### INSTRUCTIONS TO FOLLOW
Take every line containing "SimplePattern" out of the records.
::: RECORDS FOR THIS EXERCISE :::
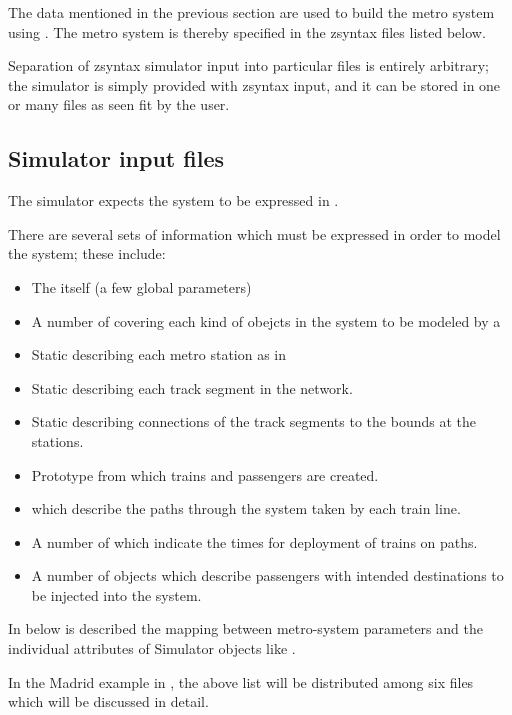 The data mentioned in the previous section are used to build the metro system using .
The metro system is thereby specified in the zsyntax files listed below.

Separation of zsyntax simulator input into particular files is entirely arbitrary;
the simulator is simply provided with zsyntax input, and it can be stored in one or
many files as seen fit by the user. 

\subsection{Simulator input files}

The simulator expects the system to be expressed in .

There are several sets of information which must be expressed in order
to model the system; these include:
\begin{itemize}
\item The  itself (a few global parameters)
\item A number of  covering each kind of obejcts in the system to be modeled by a 
\item Static  describing each metro station as in 
\item Static  describing each track segment in the network.
\item Static  describing connections of the track segments to the bounds at the stations.
\item Prototype  from which trains and passengers are created.
\item {} which describe the paths through the system taken by each train line.
\item A number of  which indicate the times for deployment of trains on paths.
\item A number of  objects which describe passengers with intended destinations to be injected into the system.
\end{itemize}

In  below is described the mapping between metro-system parameters and the
individual attributes of Simulator objects like .

In the Madrid example in , the above list will be distributed among
six files which will be discussed in detail.

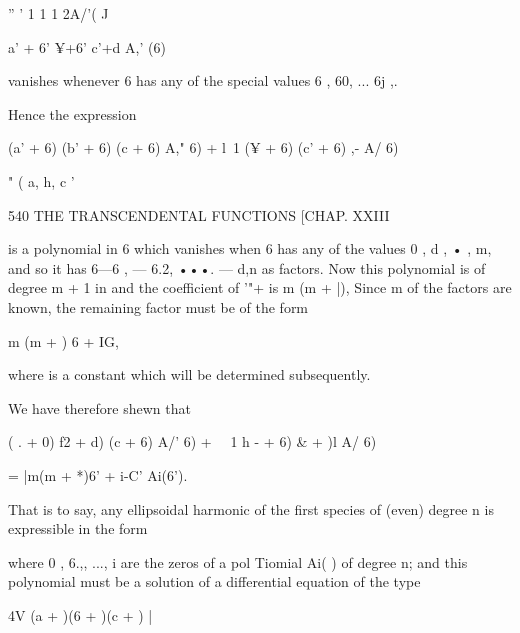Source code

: '' ' 1 1 1 2A/'( J

a' + 6' ¥+6' c'+d A,' (6)

vanishes whenever 6 has any of the special values 6 , 60, ... 6j ,.

Hence the expression

(a' + 6) (b' + 6) (c + 6) A," 6) + l\ 1 (¥ + 6) (c' + 6) ,- A/ 6)

" ( a, h, c '

540 THE TRANSCENDENTAL FUNCTIONS [CHAP. XXIII

is a polynomial in 6 which vanishes when 6 has any of the values 0 , d
, • , m, and so it has 6—6 , — 6.2, •••. — d,n as factors. Now this
polynomial is of degree m + 1 in and the coefficient of '"+ is m (m +
|), Since m of the factors are known, the remaining factor must be of
the form

m (m + ) 6 + IG,

where is a constant which will be determined subsequently.

We have therefore shewn that

( . + 0) f2 + d) (c + 6) A/' 6) + \ \ 1 h - + 6) \& + )l A/ 6)

= |m(m + *)6' + i-C' Ai(6').

That is to say, any ellipsoidal harmonic of the first species of
(even) degree n is expressible in the form

where 0 , 6.,, ..., i are the zeros of a pol Tiomial Ai( ) of degree
n; and this polynomial must be a solution of a differential equation
of the type

4V (a + )(6 + )(c + ) |

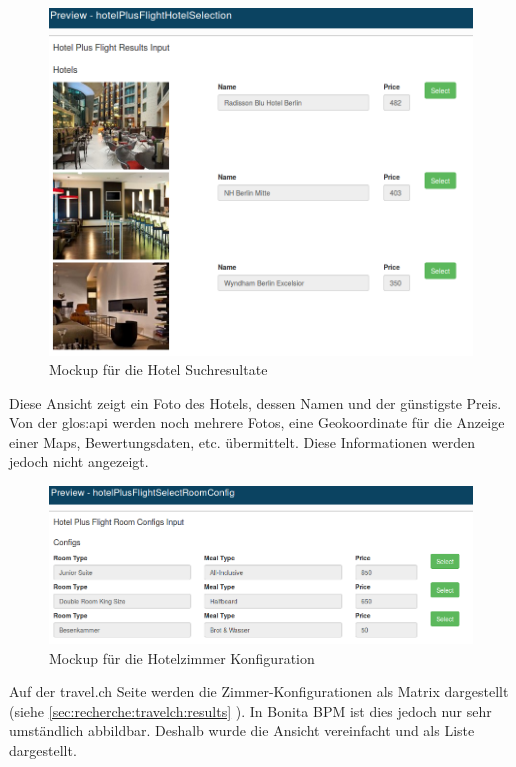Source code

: \begin{figure}[H]
	\centering
	\includegraphics[width=1\textwidth]{images/forms-select-hotel.png}
	\caption{Mockup für die Hotel Suchresultate}
	\label{fig:konzept:mockups:selecthotel}
\end{figure}
Diese Ansicht zeigt ein Foto des Hotels, dessen Namen und der günstigste Preis. Von der \Gls{glos:api} werden noch mehrere Fotos, eine Geokoordinate für die Anzeige einer Maps, Bewertungsdaten, etc. übermittelt. Diese Informationen werden jedoch nicht angezeigt.

\begin{figure}[H]
	\centering
	\includegraphics[width=1\textwidth]{images/forms-select-roomconfig.png}
	\caption{Mockup für die Hotelzimmer Konfiguration}
	\label{fig:konzept:mockups:selectroomconfig}
\end{figure}
Auf der travel.ch Seite werden die Zimmer-Konfigurationen als Matrix dargestellt (siehe \cref{sec:recherche:travelch:results} ). In Bonita BPM ist dies jedoch nur sehr umständlich abbildbar. Deshalb wurde die Ansicht vereinfacht und als Liste dargestellt.

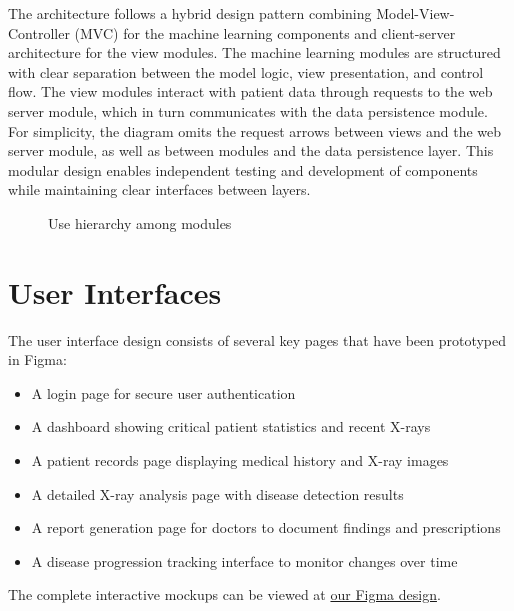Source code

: \documentclass[12pt, titlepage]{article}
\begin{document}
\noindent The architecture follows a hybrid design pattern combining Model-View-Controller (MVC) for the machine learning components and client-server architecture for the view modules. The machine learning modules are structured with clear separation between the model logic, view presentation, and control flow. The view modules interact with patient data through requests to the web server module, which in turn communicates with the data persistence module. For simplicity, the diagram omits the request arrows between views and the web server module, as well as between modules and the data persistence layer. This modular design enables independent testing and development of components while maintaining clear interfaces between layers.


\begin{figure}[H]
\centering
\caption{Use hierarchy among modules}
\label{FigUH}
\end{figure}


\section{User Interfaces}
The user interface design consists of several key pages that have been prototyped in Figma:

\begin{itemize}
\item A login page for secure user authentication
\item A dashboard showing critical patient statistics and recent X-rays
\item A patient records page displaying medical history and X-ray images
\item A detailed X-ray analysis page with disease detection results
\item A report generation page for doctors to document findings and prescriptions
\item A disease progression tracking interface to monitor changes over time
\end{itemize}

The complete interactive mockups can be viewed at \href{https://www.figma.com/design/HAjX8dhwPjPSzX2Wz06YQ2/Capstone-App?node-id=134-122&t=8ET1qlba7wlarEvq-0}{our Figma design}.
\end{document}
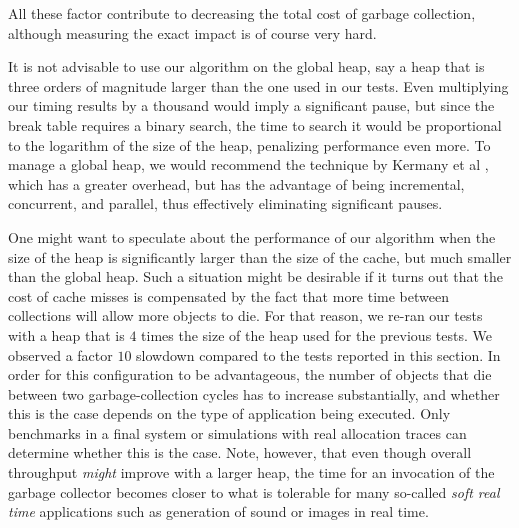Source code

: All these factor contribute to decreasing the total cost of garbage
collection, although measuring the exact impact is of course very
hard. 

It is not advisable to use our algorithm on the global heap, say a
heap that is three orders of magnitude larger than the one used in
our tests.  Even multiplying our timing results by a thousand would
imply a significant pause, but since the break table requires a
binary search, the time to search it would be proportional to the
logarithm of the size of the heap, penalizing performance even more.
To manage a global heap, we would recommend the technique by 
Kermany et al \cite{Kermany:2006:CCI:1133981.1134023}, which has a
greater overhead, but has the advantage of being incremental,
concurrent, and parallel, thus effectively eliminating significant
pauses. 

One might want to speculate about the performance of our algorithm
when the size of the heap is significantly larger than the size of the
cache, but much smaller than the global heap.  Such a situation might
be desirable if it turns out that the cost of cache misses is
compensated by the fact that more time between collections will allow
more objects to die.  For that reason, we re-ran our tests with a heap
that is $4$ times the size of the heap used for the previous tests.  We
observed a factor $10$ slowdown compared to the tests reported in this
section.  In order for this configuration to be advantageous, the
number of objects that die between two garbage-collection cycles has
to increase substantially, and whether this is the case depends on the
type of application being executed.  Only benchmarks in a final system
or simulations with real allocation traces can determine whether this
is the case.  Note, however, that even though overall throughput
\emph{might} improve with a larger heap, the time for an invocation of
the garbage collector becomes closer to what is tolerable for many
so-called \emph{soft real time} applications such as generation of
sound or images in real time. 

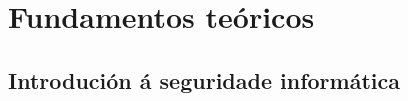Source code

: %
%
\chapter[Fundamentos teóricos]{
	Fundamentos teóricos
	\label{ch.ids}
}

%
%
\section[Introdución á seguridade informática]{
	Introdución á seguridade informática}


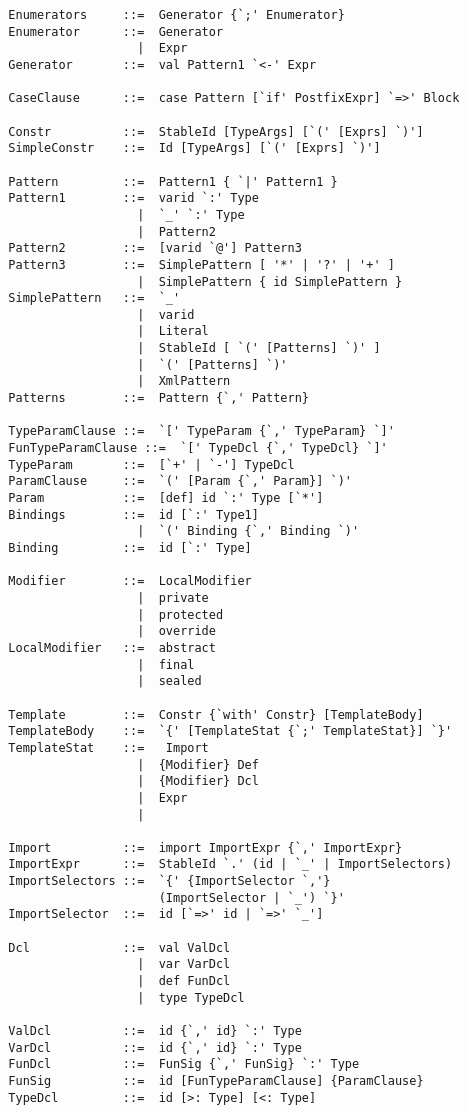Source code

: \begin{lstlisting}
  Enumerators     ::=  Generator {`;' Enumerator}
  Enumerator      ::=  Generator
                    |  Expr
  Generator       ::=  val Pattern1 `<-' Expr

  CaseClause      ::=  case Pattern [`if' PostfixExpr] `=>' Block 

  Constr          ::=  StableId [TypeArgs] [`(' [Exprs] `)']  
  SimpleConstr    ::=  Id [TypeArgs] [`(' [Exprs] `)']  

  Pattern         ::=  Pattern1 { `|' Pattern1 }
  Pattern1        ::=  varid `:' Type
                    |  `_' `:' Type
                    |  Pattern2
  Pattern2        ::=  [varid `@'] Pattern3
  Pattern3        ::=  SimplePattern [ '*' | '?' | '+' ]
                    |  SimplePattern { id SimplePattern }
  SimplePattern   ::=  `_'
                    |  varid
                    |  Literal
                    |  StableId [ `(' [Patterns] `)' ]
                    |  `(' [Patterns] `)'
                    |  XmlPattern
  Patterns        ::=  Pattern {`,' Pattern}

  TypeParamClause ::=  `[' TypeParam {`,' TypeParam} `]'
  FunTypeParamClause ::=  `[' TypeDcl {`,' TypeDcl} `]'
  TypeParam       ::=  [`+' | `-'] TypeDcl
  ParamClause     ::=  `(' [Param {`,' Param}] `)'
  Param           ::=  [def] id `:' Type [`*']
  Bindings        ::=  id [`:' Type1]
                    |  `(' Binding {`,' Binding `)'
  Binding         ::=  id [`:' Type]

  Modifier        ::=  LocalModifier
                    |  private
                    |  protected
                    |  override 
  LocalModifier   ::=  abstract
                    |  final
                    |  sealed

  Template        ::=  Constr {`with' Constr} [TemplateBody]
  TemplateBody    ::=  `{' [TemplateStat {`;' TemplateStat}] `}'
  TemplateStat    ::=   Import
                    |  {Modifier} Def
                    |  {Modifier} Dcl
                    |  Expr
                    |

  Import          ::=  import ImportExpr {`,' ImportExpr}
  ImportExpr      ::=  StableId `.' (id | `_' | ImportSelectors)
  ImportSelectors ::=  `{' {ImportSelector `,'} 
                       (ImportSelector | `_') `}'
  ImportSelector  ::=  id [`=>' id | `=>' `_']

  Dcl             ::=  val ValDcl
                    |  var VarDcl
                    |  def FunDcl
                    |  type TypeDcl

  ValDcl          ::=  id {`,' id} `:' Type
  VarDcl          ::=  id {`,' id} `:' Type
  FunDcl          ::=  FunSig {`,' FunSig} `:' Type
  FunSig          ::=  id [FunTypeParamClause] {ParamClause}
  TypeDcl         ::=  id [>: Type] [<: Type]


\end{lstlisting}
:::
### RESULT OF THE EXERCISE
  Pattern3        ::=  SimplePattern [ '*' | '?' | '+' ]
                    |  SimplePattern { id SimplePattern }
  SimplePattern   ::=  `_'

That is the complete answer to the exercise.